Sometimes it makes sense to replace your gutters, and sometimes it doesn’t. Just like in the medical field, you first need to diagnose the problem in order to prescribe the right medicine.
Here’s a list of times you DO need to replace them and times that you DO NOT need to replace them:
Overflow: If your gutters are overflowing, there’s a good chance it’s time to replace your gutters. But before rushing into a costly home improvement project, check to see that it’s not just clogged downspouts that won’t allow a ball of leaves to pass through. If it is, it might be as simple as pulling out a dirty, decaying clump of leaves.
Sagging: This is common in cold weather climates. Here in the Milwaukee Wisconsin we get a lot of ice damming. Gutters which are installed with nails instead of screws will often begin to back out a little each year. Before you know it, your fasteners have let loose and you’re picking your gutters off the ground. If you look directly at your gutters from, say street level, and they have a dip in them so they are smiling at you, chances are you need new gutters.
Rusting: If a gutter is showing rust spots it is a steel gutter. Yes, it may be galvanized steel but eventually that protective zinc coating wears off. If you see rust from ground level there is a good chance you already have some holes in the gutter.
Non-pitched gutter: Most builders use this type of gutters because they are quick to roll out and any monkey can install them. New home buyers don’t look at the specifics, they just look at price of the whole project. Home builders compete and when one wins a customer they have to figure out how to do the install for what the customer wanted it done for. A non-pitched gutter is a haven for mosquitoes because the water builds up until it is so high that it eventually has to go down a downspout or else it will go over the top.
Poorly pitched gutter: I was just in Cudahy last year and a customer of mine had a guy give him one of those “too good to be true” prices. Well it was. The gutter guy didn’t know how to install gutters, he put downspouts in the worst possible places, didn’t strap them in correctly and two weeks later we were removing his new gutters from his house in order to do it correctly. If a gutter doesn’t pitch toward places where the water will drain away, don’t bother getting them done.
Now for the DO NOT replace them guidelines:
You may not need to replace your gutters if the aren’t rusty, are properly pitched (put a level on top — if the bubble is 1/4 across the line, they’re properly pitched), and drain toward a part of your property where the water moves away, you are probably good to go.

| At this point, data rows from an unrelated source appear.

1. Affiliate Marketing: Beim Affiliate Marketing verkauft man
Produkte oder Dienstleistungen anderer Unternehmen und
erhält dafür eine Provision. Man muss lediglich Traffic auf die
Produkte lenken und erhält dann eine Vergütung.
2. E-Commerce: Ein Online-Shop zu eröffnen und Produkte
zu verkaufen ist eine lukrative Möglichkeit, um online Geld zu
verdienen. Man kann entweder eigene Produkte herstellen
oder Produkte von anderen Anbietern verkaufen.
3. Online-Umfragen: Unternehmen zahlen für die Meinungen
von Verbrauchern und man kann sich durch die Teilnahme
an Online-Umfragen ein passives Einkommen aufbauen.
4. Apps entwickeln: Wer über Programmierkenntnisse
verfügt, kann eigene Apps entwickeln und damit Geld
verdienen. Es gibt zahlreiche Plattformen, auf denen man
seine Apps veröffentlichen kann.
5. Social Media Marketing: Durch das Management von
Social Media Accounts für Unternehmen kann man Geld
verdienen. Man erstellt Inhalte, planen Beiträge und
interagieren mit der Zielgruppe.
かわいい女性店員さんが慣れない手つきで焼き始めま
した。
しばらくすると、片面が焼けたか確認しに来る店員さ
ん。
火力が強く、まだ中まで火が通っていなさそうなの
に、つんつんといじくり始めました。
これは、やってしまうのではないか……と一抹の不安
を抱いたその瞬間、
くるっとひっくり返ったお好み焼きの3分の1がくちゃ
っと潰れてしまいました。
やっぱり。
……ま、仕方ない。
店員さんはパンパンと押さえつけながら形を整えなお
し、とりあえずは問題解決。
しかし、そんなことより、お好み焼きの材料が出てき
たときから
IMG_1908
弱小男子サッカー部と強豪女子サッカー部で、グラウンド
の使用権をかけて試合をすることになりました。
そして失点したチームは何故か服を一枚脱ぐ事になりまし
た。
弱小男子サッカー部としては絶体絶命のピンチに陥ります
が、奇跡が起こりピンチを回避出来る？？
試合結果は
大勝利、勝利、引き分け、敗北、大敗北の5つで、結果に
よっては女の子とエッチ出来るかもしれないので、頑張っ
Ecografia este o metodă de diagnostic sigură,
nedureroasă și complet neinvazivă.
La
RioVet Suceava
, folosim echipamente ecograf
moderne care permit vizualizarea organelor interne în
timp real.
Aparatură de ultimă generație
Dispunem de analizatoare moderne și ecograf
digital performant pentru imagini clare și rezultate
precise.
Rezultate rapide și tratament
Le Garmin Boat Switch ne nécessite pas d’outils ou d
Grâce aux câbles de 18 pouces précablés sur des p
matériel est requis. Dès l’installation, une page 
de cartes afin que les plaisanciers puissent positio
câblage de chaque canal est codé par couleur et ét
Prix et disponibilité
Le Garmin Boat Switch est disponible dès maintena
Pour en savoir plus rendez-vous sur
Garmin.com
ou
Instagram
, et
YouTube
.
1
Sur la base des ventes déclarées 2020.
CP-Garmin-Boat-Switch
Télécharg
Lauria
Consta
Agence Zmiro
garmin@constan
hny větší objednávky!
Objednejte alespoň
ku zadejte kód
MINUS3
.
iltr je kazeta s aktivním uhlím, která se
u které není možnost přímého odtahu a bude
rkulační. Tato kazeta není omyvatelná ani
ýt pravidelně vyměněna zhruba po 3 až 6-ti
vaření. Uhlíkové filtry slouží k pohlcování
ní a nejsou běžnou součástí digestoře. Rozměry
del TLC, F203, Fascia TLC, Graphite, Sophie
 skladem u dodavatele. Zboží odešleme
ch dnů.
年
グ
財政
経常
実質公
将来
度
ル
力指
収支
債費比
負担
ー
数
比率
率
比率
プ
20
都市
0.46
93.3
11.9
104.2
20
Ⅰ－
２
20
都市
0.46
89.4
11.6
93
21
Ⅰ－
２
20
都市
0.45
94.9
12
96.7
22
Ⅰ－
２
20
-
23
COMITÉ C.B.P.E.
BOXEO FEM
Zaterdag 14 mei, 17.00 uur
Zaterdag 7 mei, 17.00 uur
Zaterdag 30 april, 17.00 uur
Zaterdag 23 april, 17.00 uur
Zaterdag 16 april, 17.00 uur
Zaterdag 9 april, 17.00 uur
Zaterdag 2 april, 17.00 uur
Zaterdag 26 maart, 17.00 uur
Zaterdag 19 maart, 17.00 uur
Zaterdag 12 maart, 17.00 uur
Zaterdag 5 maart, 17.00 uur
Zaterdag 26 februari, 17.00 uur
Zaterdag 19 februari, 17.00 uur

Do not bother replacing them if your problem is more of a landscaping issue. Sometimes water can be moved by a creative and informed gutter professional, but sometimes the previous homeowner simply dumped topsoil next to the house so it looked like it had a pitch. Do a little digging. Is the dirt dark like topsoil or is it more brown like clay? Water goes right through topsoil. Water hits clay and follows whatever pitch the clay follows. Sometimes the underlying clay is pitched toward the house but the topsoil was applied on top of that to pitch it away. It may have been a well meaning previous owner of your home that did this, but they did you no favors. In that case, dig the topsoil away, replace it with clay, and then spread the topsoil out evenly on top of clay that is pitched away from your house.